La confiance des Directeurs Généraux d’ARS successifs, fondée sur un respect réciproque, est également aidante, de même que les moyens humains mis à disposition. Cette confiance a été concrétisée par la sig- nature à titre expérimental, d’un contrat pluriannuel d’objectifs et de moyens, première en France.
Les éléments qui hypothèquent l’action du CTS
Le positionnement du territoire à cheval sur deux départements complexifie le fonctionnement (par exemple, l’accès aux données de santé, la compréhension des organisations de la santé mentale, la comparaison des politiques départementales en faveurs des personnes âgées ou handicapées…).
La volonté de certains responsables de l’ARS de réduire les moyens dédiés est insistante.
Une présence forte des grands acteurs est vécue de façon prégnante par certains partenaires de dimension plus modeste. Inversement, leur absence marquée réduit la portée des débats.
L’opposition réelle et durable de certains élus départementaux est un handicap qui témoigne d’une méconnaissance de la Démocratie en Santé et des atouts qu’elle représente pour un Conseil départemental.

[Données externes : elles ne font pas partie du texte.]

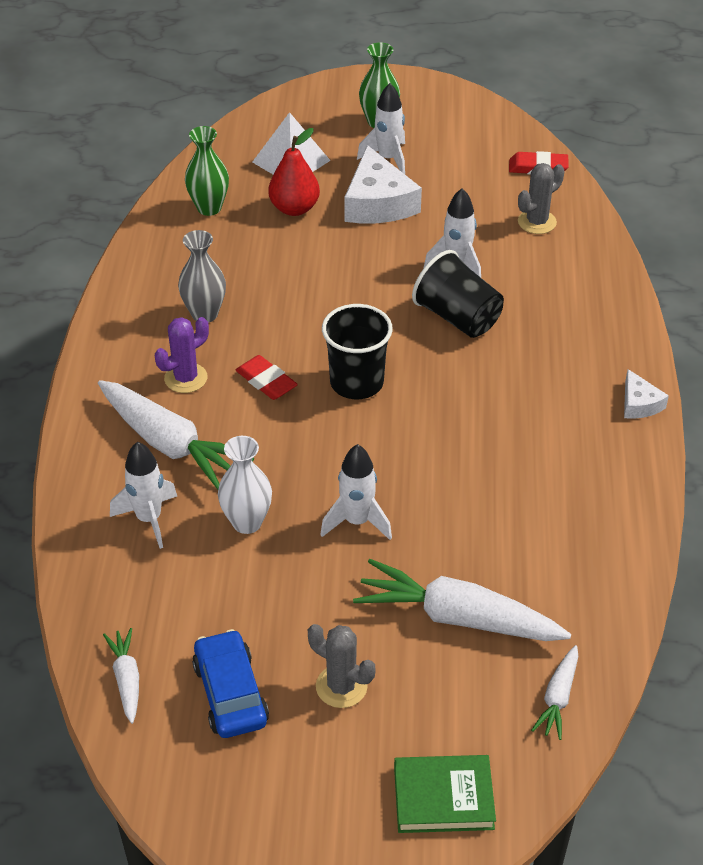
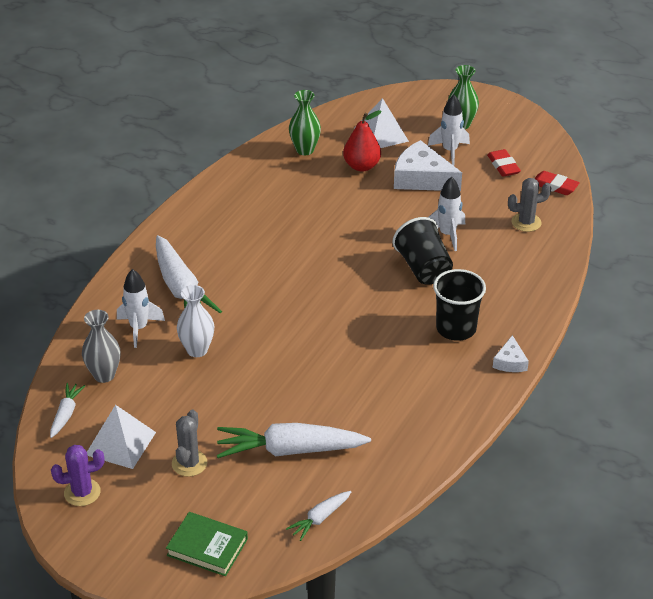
camera: 25 degrees right, 5 degrees down
(186, 378) = (217, 252): purple cactus -> purple cactus (82, 492)
(204, 314) = (256, 216): grey vase -> grey vase (104, 375)
(230, 693) = (120, 443): blue car -> white pyramid
(266, 381) = (267, 270): red eraser -> red eraser (503, 166)
(341, 686) = (189, 463): grey cactus -> grey cactus turned 45 degrees clockwise
(356, 382) = (325, 288): black cup -> black cup (456, 328)
(357, 522) = (266, 372): white rocket -> none
(378, 203) = (422, 178): white cheese -> white cheese turned 105 degrees clockwise
(458, 617) = (290, 450): white carrot -> white carrot turned 45 degrees counterclockwise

Enfin, la complexité des problématiques abordées demande à tous un réel apprentissage.
Deux obstacles majeurs ; respecter (contester ?) l’autonomie et accepter (rejeter ?) l’unité d’action
Deux obstacles ont gêné la mise en œuvre des préconisations du CTS, de façon récurrente.

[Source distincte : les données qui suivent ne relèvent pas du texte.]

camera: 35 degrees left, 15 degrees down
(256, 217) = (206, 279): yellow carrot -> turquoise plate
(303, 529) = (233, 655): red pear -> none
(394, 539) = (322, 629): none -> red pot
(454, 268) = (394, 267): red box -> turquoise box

Le premier tient à la volonté de différencier les « acteurs » et les « usa-
gers ». Le CTS Lorient-Quimperlé a toujours considéré que les usagers et leurs représentants sont des acteurs de la santé et que les acteurs sont des usagers actuels ou potentiels. Cependant, on a pu observer des mouvements de repli sur soi de certains représentants d’usagers, préférant se retrouver au sein d’organismes exclusivement dédiés aux usagers.
Le second est spécifique aux établissements de santé. La mise en œuvre de préconisations concrètes, pourtant validées par leurs directeurs et représentants en plénière du CTS, a été mise en difficulté, sinon rejetée, par leurs services-qualité et dans une moindre mesure par les services cliniques au motif que : « ce n’est pas au CTS de nous dire ce que nous avons à faire » emblème d’un hospitalo-centrisme pénalisant.
Globalement, la leçon à tirer est simple : faire confiance aux acteurs, les laisser travailler entre eux, leur donner plus de liberté et de confiance, mais se montrer ferme dans la mise en œuvre et rappeler que l’unité d’action s’impose.